Gottfried Kinkel

 

Ich ging durch stille Abenddämmerungen,

Die stille Flur entschlummerte schon mählig,

Die Vögel hatten, da sie tausendkehlig

Die Sonn’ im Scheiden grüßten, ausgesungen.

 

Da hat ein hoher Klang sich aufgeschwungen

Von Abendglocken rings im Land vielzählig

Da fühlt’ ich mich im tiefsten Herzen selig

Und Thränen in’s Auge mir gedrungen.

 

O Glockenton, wie du an Gott zu denken

Uns aufrufst durch den trüben Erdenabend,

Will sich der Geist so ganz in Andacht senken.

 

Ein Ton nun klingt durch’s öde Weltgetriebe,

Das sehnsuchtsmüde Herz noch süßer labend:

O klinge fort, du Ruf der ew’gen Liebe!

 

 

 

 

 

Johann Gottfried Kinkel           Beim Tode meiner frommen Mutter Maria

1815 - 1882

I.

 

Du hast, o treue Mutter, uns verlassen,

Als winterlich die erste Flocke fiel,

Und mühten wir uns eifrig noch so viel,

Die Blumen fehlen – o die kalten, nassen

 

Herbstlichen Winde will ich immer hassen!

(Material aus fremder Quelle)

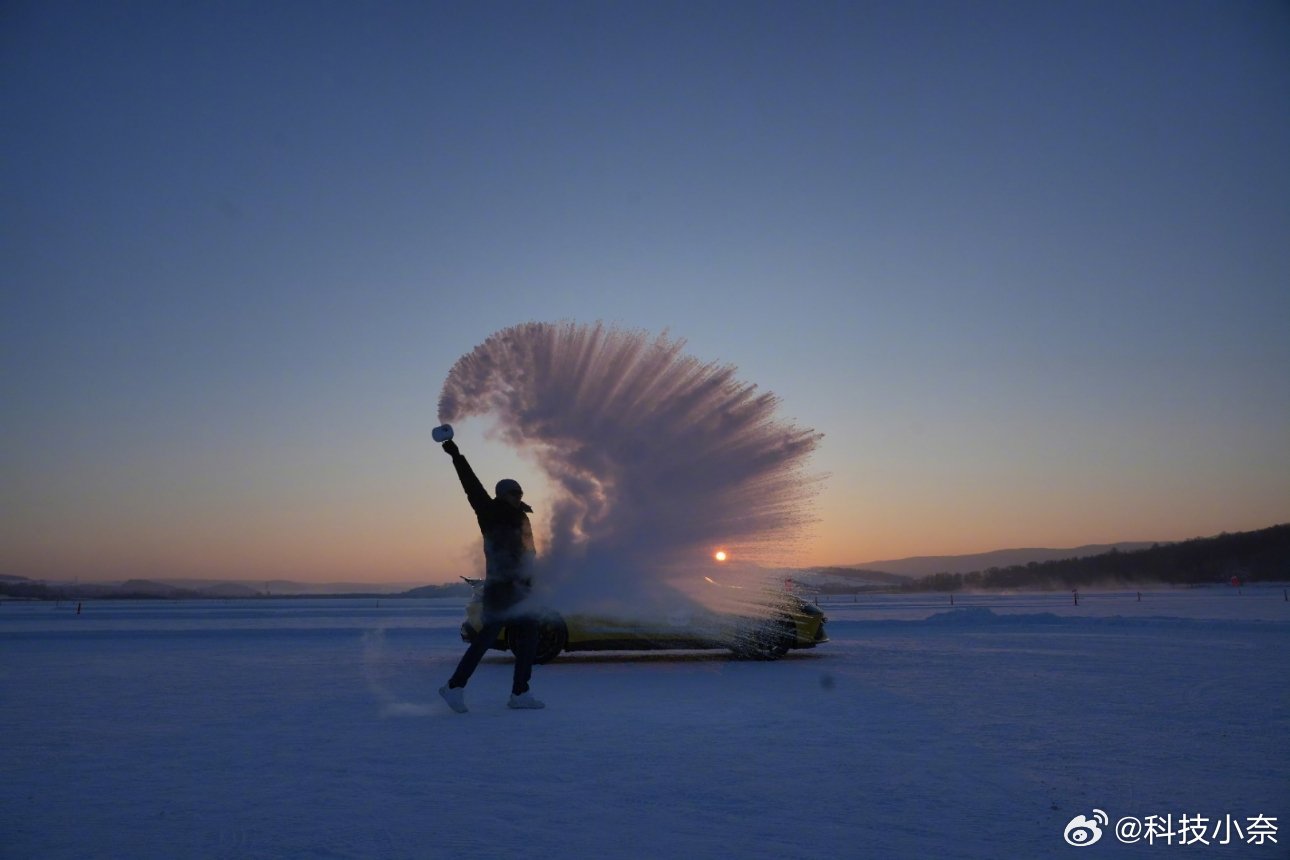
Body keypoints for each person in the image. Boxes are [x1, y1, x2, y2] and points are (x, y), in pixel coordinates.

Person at [438, 436, 545, 712]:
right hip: (500, 590)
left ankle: (520, 694)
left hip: (521, 590)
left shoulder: (522, 518)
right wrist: (456, 455)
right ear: (501, 494)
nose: (518, 497)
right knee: (485, 639)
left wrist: (534, 581)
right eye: (513, 493)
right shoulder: (488, 511)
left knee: (529, 637)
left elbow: (530, 555)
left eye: (520, 493)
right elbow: (470, 485)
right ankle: (454, 687)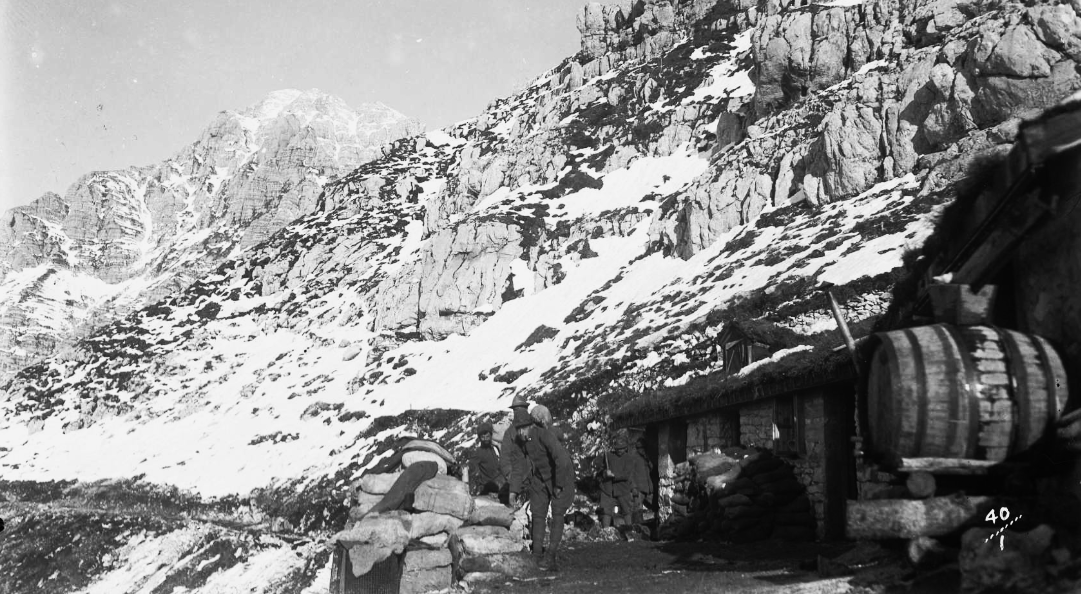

Die Blume, ihres Zornes hülflos Ziel,

Gab alle Blätter ihnen hin zum Spiel,

Und alle Farben machten sie erblassen.

 

Doch hast du redlich immerdar gerungen,

Und wenn gerecht wird sein der Kämpfer Sichtung,

Nicht ohne Kranz stehst du dann vor dem Throne!

 

Drum nehm’ ich Thränen, Schmerz, Erinnerungen

Und binde sie mit dunklem Band der Dichtung,

Dir also flechtend eine Liederkrone.

 

 

 

 

 

Johann Gottfried Kinkel           An die Meister           

1815 - 1882

Ihr scheltet mich, ihr Meister, unbescheiden,

Weil ich euch achte, weil ich’s nicht ertrage,

Daß meine Zunge Heuchelei euch sage,

Weil meine Rede stählern ist, nicht seiden.

 

Ihr scheltet mich, und ich? – ich muß es leiden!

Ich kann mein Wort nicht wägen auf der wage;

Drum, ob euch auch mein ehrlich Wesen plage,

Ich will und kann die Weise nicht vermeiden!

 

Eins aber wünsch’ ich, und ihr müßt es loben:

Daß mir auch einst, wie euch von mir geschehen,

Die Jünger Wahrheit sagen ohne Schonung.

 

Da mag sich denn mein wahrer Sinn erproben,

Dann mögt ihr meine Demuth doch ersehen –

Nennt’s Strafe ihr, ich nenn’ es kühn Belohnung!

 

 

 

 

 

Johann Gottfried Kinkel           Zehn Sonette an Johanna     

1815 - 1882

 

 

II.

 

Die Stille schwand! der Cirkus that sich auf,

Der Herold winkte: hei die Renner fliegen!

Gilt es zu siegen? männlich zu erliegen?

Frisch! Tod und Leben, beide stehn zu Kauf.

 

Und dich verlor ich in dem raschen Lauf:

wer kann in weichem Kindheitstraum sich wiegen,

So lang die Kraft er spannen muß zu siegen,

Der Gegner Schaar ihn noch umringt zu Hauf?

 

Umflogen ist die Bahn! Stolz blick’ ich um,

Langsamern Lauf nun gönnend dem Gespanne;

Nah ist das Ziel, die Gegner all zurück.

 

Doch jauchzen kann ich nicht: ich denke stumm,

Daß mich der Kampf gereift zum ersten Manne,

Auch hinter mir liegt fern der Jugend Glück!

 

 

VI.

 

„Die Nacht ist schrecklich, finster, kalt und bang,

Doch lieb’ ich sie; sie ist des Todes Schein;

Unendlich einsam bin ich und allein;

Wie draußen, schweigt im Innern jeder Klang.

 

„Da streck’ ich mich wie Leichen, starr und lang;

Die müden Hände faltend, dämmr’ ich ein –

So träum’ ich mich in meinen Todtenschrein,

Und über mir hallt dumpf der Priester Sang.

 

„Und also lieg’ ich, bis im wirren Hirn

Des Lebens letzter Funke mild verglimmt,

Und Eiseskälte mir bedeckt die Stirn.